Task description
Starting at the line that contains "Write what supports", return every line through the end of the entries below, exactly and with nothing else.

Items from a dataset:
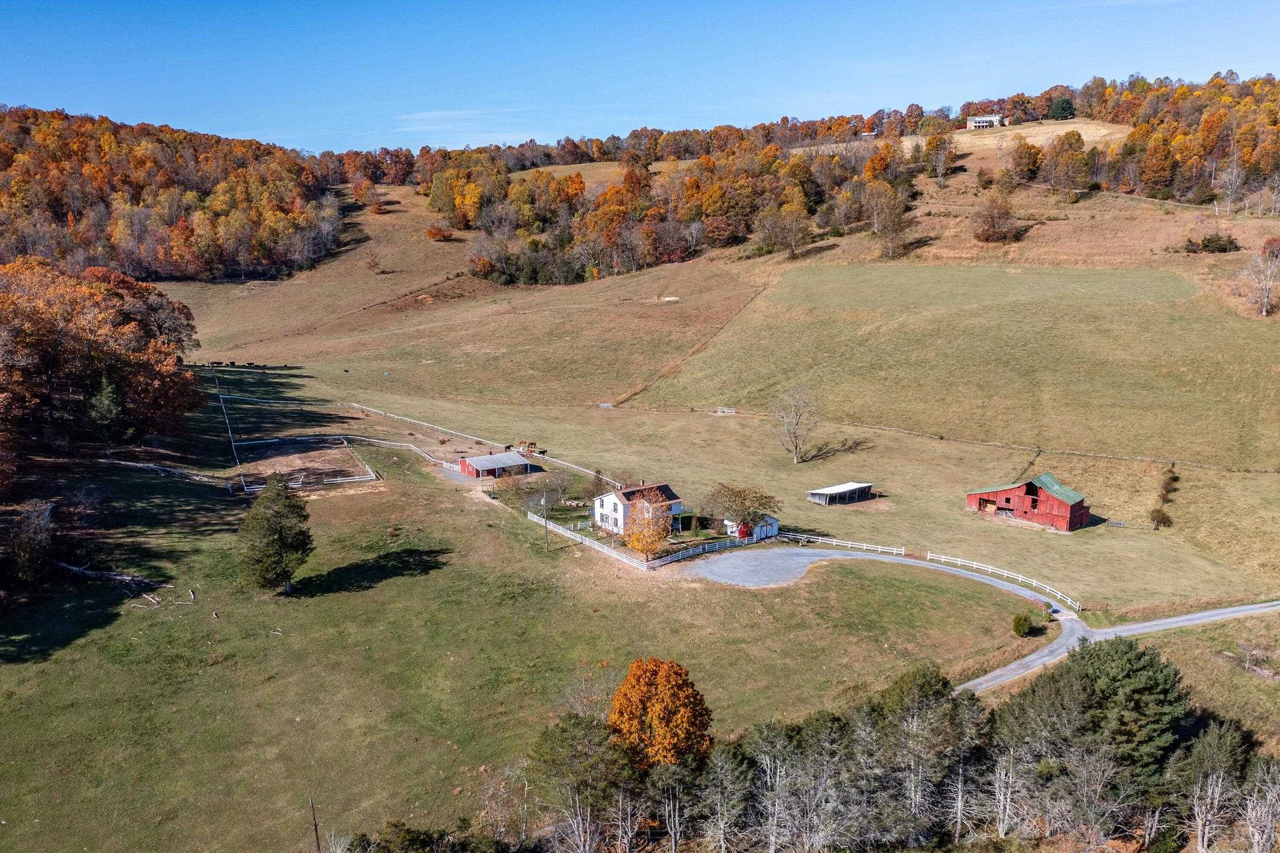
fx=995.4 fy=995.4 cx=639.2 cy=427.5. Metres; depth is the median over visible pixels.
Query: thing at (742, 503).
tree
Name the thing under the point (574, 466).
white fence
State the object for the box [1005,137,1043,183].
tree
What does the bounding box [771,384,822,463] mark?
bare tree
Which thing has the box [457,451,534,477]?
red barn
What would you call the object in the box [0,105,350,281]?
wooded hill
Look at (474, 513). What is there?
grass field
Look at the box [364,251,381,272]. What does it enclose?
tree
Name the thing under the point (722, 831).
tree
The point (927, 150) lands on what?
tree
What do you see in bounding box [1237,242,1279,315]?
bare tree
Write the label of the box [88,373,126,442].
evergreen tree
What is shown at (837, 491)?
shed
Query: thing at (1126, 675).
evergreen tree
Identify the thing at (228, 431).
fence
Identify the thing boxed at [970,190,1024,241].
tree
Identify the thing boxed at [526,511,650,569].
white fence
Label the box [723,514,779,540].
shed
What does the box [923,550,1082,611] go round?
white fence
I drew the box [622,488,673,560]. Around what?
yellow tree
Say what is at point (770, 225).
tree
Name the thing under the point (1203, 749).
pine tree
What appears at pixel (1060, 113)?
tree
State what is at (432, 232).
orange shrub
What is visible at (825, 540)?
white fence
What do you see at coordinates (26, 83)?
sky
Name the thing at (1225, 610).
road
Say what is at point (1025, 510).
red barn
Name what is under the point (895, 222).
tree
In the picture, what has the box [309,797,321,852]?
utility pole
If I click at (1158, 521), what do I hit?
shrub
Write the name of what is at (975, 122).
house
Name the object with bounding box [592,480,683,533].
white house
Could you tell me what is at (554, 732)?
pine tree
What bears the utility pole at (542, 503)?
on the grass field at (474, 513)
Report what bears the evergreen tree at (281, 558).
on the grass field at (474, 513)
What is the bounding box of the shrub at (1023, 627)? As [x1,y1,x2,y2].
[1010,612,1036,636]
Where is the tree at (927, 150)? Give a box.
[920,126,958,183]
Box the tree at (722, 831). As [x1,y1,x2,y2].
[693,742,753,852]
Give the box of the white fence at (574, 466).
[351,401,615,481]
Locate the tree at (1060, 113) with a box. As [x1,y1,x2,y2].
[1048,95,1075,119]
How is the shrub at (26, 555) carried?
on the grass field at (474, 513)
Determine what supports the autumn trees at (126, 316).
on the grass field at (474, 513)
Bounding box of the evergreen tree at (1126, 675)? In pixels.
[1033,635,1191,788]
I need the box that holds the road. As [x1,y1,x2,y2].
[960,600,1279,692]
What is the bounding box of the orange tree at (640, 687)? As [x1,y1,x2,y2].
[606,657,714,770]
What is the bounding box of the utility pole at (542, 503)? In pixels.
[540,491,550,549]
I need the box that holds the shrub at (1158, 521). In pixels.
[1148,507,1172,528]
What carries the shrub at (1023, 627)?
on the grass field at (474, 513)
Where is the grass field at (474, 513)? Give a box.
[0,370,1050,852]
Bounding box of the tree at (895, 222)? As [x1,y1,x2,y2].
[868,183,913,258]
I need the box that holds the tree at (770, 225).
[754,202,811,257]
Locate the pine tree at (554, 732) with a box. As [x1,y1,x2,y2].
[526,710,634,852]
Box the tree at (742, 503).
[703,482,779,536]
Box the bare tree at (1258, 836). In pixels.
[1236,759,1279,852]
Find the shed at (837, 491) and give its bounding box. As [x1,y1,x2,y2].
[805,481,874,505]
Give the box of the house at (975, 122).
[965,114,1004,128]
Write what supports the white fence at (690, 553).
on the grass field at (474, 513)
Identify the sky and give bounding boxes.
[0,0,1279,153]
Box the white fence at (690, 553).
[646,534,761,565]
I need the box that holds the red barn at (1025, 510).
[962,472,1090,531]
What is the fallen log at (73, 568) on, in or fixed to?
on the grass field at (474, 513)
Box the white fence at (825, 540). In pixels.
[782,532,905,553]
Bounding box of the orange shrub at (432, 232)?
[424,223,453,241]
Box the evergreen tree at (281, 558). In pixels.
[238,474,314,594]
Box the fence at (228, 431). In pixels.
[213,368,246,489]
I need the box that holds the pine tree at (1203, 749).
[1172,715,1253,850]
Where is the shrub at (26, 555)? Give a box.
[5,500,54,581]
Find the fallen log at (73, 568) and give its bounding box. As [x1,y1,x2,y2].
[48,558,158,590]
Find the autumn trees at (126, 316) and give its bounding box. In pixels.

The completed task
Write what supports the white fence at (690, 553).
on the grass field at (474, 513)
Identify the sky and give bounding boxes.
[0,0,1279,153]
Box the white fence at (690, 553).
[646,534,761,565]
I need the box that holds the red barn at (1025, 510).
[962,472,1090,531]
What is the fallen log at (73, 568) on, in or fixed to?
on the grass field at (474, 513)
Box the white fence at (825, 540). In pixels.
[782,532,905,553]
Bounding box of the orange shrub at (432, 232)?
[424,223,453,241]
Box the evergreen tree at (281, 558). In pixels.
[238,474,314,594]
Box the fence at (228, 431). In pixels.
[213,368,246,489]
I need the box that holds the pine tree at (1203, 749).
[1172,715,1253,850]
Where is the shrub at (26, 555)? Give a box.
[5,500,54,581]
Find the fallen log at (73, 568) and give its bounding box. As [x1,y1,x2,y2].
[48,558,158,590]
Find the autumn trees at (126, 316) and give its bounding box. In pixels.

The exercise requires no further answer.